Upon entering St. Peter’s Basilica, facing the visitor, like some sunburst, is the Great Altar. It is spaced majestically beneath Bernini’s massive baldachin, held up by four thick, twisted columns, identical to the ones in Solomon’s Temple—clearly a sign that the typological figures of the Old Testament had come to fulfillment in the immolation of the Lamb upon the altars of Christendom. 

When the eye of the visitor wanders further down beyond the baldachin, it arrives at the resplendent Altar of the Chair, above it a heroic-sized bronze and gold throne which seems to float in thin air. Sealed within it is the actual chair of St. Peter from which he ruled the primatial see of Rome. It is quite mystical in its aura, bespeaking the supernatural authority of the Roman Catholic Church.

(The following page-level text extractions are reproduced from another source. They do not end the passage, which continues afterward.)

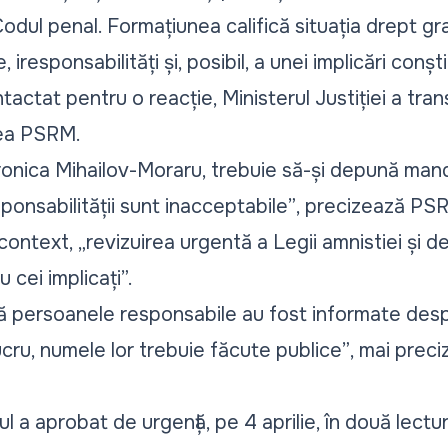
Codul penal. Formațiunea califică situația drept gr
 iresponsabilități și, posibil, a unei implicări conș
tactat pentru o reacție, Ministerul Justiției a tra
rea PSRM.
Veronica Mihailov-Moraru, trebuie să-și depună man
sponsabilității sunt inacceptabile”
, precizează PSR
n context, „revizuirea urgentă a Legii amnistiei și 
cei implicați”.
 persoanele responsabile au fost informate despre
cru, numele lor trebuie făcute publice”
, mai prec
ul
a aprobat de urgență
, pe 4 aprilie, în două lectu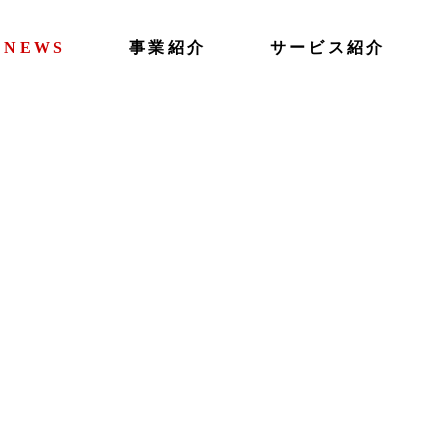
NEWS
事業紹介
サービス紹介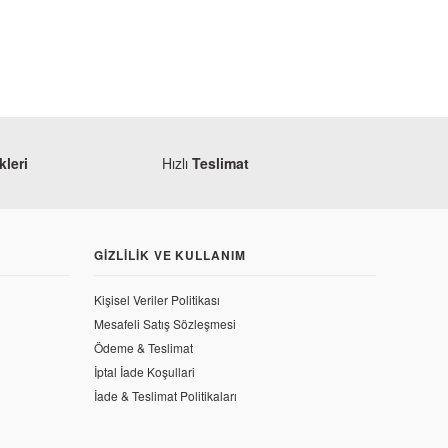
leri
Hızlı
Teslimat
GIZLILIK VE KULLANIM
Kişisel Veriler Politikası
Mesafeli Satış Sözleşmesi
Ödeme & Teslimat
İptal İade Koşullari
İade & Teslimat Politikaları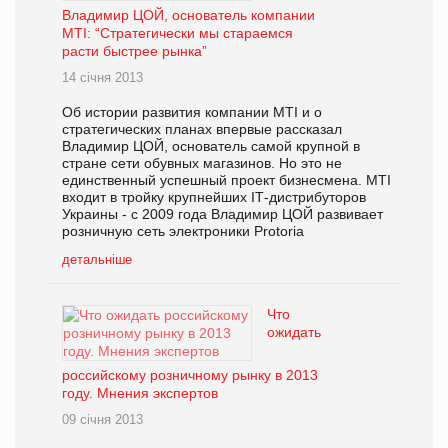
Владимир ЦОЙ, основатель компании
MTI: “Стратегически мы стараемся
расти быстрее рынка”
14 січня 2013
Об истории развития компании MTI и о
стратегических планах впервые рассказал
Владимир ЦОЙ, основатель самой крупной в
стране сети обувных магазинов. Но это не
единственный успешный проект бизнесмена. MTI
входит в тройку крупнейших ІТ-дистрибуторов
Украины - c 2009 года Владимир ЦОЙ развивает
розничную сеть электроники Protoria
детальніше
Что
ожидать
российскому розничному рынку в 2013
году. Мнения экспертов
09 січня 2013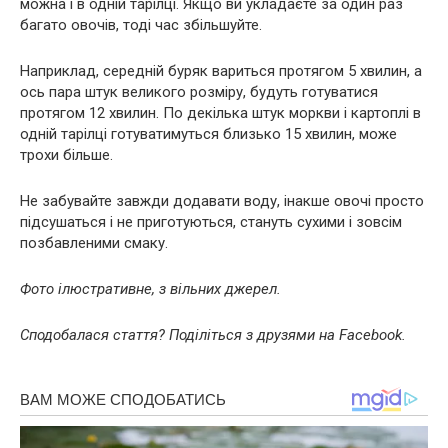
можна і в одній тарілці. Якщо ви укладаєте за один раз
багато овочів, тоді час збільшуйте.
Наприклад, середній буряк вариться протягом 5 хвилин, а
ось пара штук великого розміру, будуть готуватися
протягом 12 хвилин. По декілька штук моркви і картоплі в
одній тарілці готуватимуться близько 15 хвилин, може
трохи більше.
Не забувайте завжди додавати воду, інакше овочі просто
підсушаться і не приготуються, стануть сухими і зовсім
позбавленими смаку.
Фото ілюстративне, з вільних джерел.
Сподобалася стаття? Поділіться з друзями на Facebook.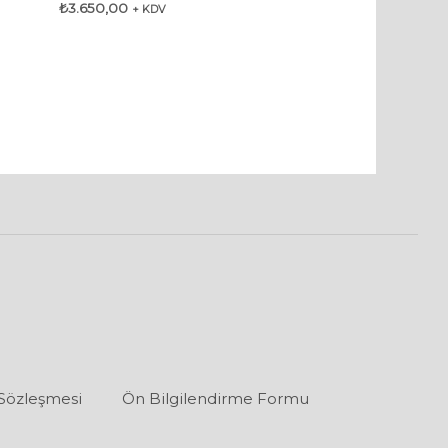
₺
3.650,00
+ KDV
 Sözleşmesi
Ön Bilgilendirme Formu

As the eye moves upward from the Chair, it sets itself upon the alabaster stained glass window of the Holy Spirit. That window announces to the world the great privilege of the Roman Church to enjoy the guidance of that Third Person, guaranteeing the privilege of infallible security in the Truth.

Stained glass windows are an apt lesson for us on this feast of Pentecost. As with all stained glass windows, without external light pouring through them, they appear black and opaque. Light discloses their beauty, colors explode, miraculous persons emerge and an ethereal atmosphere bathes the Church in lessons the tongue cannot express. Such is the magic of light.